Transcribed page contents:
• • •

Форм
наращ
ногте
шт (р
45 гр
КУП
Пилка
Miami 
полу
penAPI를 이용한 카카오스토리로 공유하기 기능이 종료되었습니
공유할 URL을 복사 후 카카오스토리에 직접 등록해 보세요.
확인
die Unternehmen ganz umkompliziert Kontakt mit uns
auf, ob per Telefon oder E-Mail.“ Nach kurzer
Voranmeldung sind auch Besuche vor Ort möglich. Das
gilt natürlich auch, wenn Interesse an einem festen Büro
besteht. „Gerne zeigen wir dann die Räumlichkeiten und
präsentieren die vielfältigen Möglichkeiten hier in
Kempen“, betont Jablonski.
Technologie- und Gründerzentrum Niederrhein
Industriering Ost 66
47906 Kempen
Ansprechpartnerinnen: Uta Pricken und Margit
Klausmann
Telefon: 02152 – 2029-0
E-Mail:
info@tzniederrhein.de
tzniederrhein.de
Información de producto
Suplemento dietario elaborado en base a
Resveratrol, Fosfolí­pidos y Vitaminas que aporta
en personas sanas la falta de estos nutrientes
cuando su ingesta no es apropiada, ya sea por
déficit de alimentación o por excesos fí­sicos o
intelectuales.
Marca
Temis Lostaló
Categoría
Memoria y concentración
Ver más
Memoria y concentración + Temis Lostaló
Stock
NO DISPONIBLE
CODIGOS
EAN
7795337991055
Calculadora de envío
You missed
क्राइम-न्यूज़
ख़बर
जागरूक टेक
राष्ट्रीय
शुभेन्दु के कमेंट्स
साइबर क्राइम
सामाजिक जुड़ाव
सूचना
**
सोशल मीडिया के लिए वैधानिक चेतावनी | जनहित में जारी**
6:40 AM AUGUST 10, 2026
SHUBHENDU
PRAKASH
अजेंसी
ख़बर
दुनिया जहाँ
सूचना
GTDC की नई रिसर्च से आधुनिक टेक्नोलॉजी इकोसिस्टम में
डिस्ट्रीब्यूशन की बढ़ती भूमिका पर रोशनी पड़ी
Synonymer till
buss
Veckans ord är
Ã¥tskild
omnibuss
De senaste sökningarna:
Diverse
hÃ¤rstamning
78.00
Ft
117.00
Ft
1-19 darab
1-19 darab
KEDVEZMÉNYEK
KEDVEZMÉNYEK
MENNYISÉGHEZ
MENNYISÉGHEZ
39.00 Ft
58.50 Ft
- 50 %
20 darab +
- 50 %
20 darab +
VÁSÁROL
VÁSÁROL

• • •

Print every line of the records above character for character, in their original order, with nothing altered, added, or left out.

Expected answer =>
Форм
наращ
ногте
шт (р
45 гр
КУП
Пилка
Miami 
полу
penAPI를 이용한 카카오스토리로 공유하기 기능이 종료되었습니
공유할 URL을 복사 후 카카오스토리에 직접 등록해 보세요.
확인
die Unternehmen ganz umkompliziert Kontakt mit uns
auf, ob per Telefon oder E-Mail.“ Nach kurzer
Voranmeldung sind auch Besuche vor Ort möglich. Das
gilt natürlich auch, wenn Interesse an einem festen Büro
besteht. „Gerne zeigen wir dann die Räumlichkeiten und
präsentieren die vielfältigen Möglichkeiten hier in
Kempen“, betont Jablonski.
Technologie- und Gründerzentrum Niederrhein
Industriering Ost 66
47906 Kempen
Ansprechpartnerinnen: Uta Pricken und Margit
Klausmann
Telefon: 02152 – 2029-0
E-Mail:
info@tzniederrhein.de
tzniederrhein.de
Información de producto
Suplemento dietario elaborado en base a
Resveratrol, Fosfolí­pidos y Vitaminas que aporta
en personas sanas la falta de estos nutrientes
cuando su ingesta no es apropiada, ya sea por
déficit de alimentación o por excesos fí­sicos o
intelectuales.
Marca
Temis Lostaló
Categoría
Memoria y concentración
Ver más
Memoria y concentración + Temis Lostaló
Stock
NO DISPONIBLE
CODIGOS
EAN
7795337991055
Calculadora de envío
You missed
क्राइम-न्यूज़
ख़बर
जागरूक टेक
राष्ट्रीय
शुभेन्दु के कमेंट्स
साइबर क्राइम
सामाजिक जुड़ाव
सूचना
**
सोशल मीडिया के लिए वैधानिक चेतावनी | जनहित में जारी**
6:40 AM AUGUST 10, 2026
SHUBHENDU
PRAKASH
अजेंसी
ख़बर
दुनिया जहाँ
सूचना
GTDC की नई रिसर्च से आधुनिक टेक्नोलॉजी इकोसिस्टम में
डिस्ट्रीब्यूशन की बढ़ती भूमिका पर रोशनी पड़ी
Synonymer till
buss
Veckans ord är
Ã¥tskild
omnibuss
De senaste sökningarna:
Diverse
hÃ¤rstamning
78.00
Ft
117.00
Ft
1-19 darab
1-19 darab
KEDVEZMÉNYEK
KEDVEZMÉNYEK
MENNYISÉGHEZ
MENNYISÉGHEZ
39.00 Ft
58.50 Ft
- 50 %
20 darab +
- 50 %
20 darab +
VÁSÁROL
VÁSÁROL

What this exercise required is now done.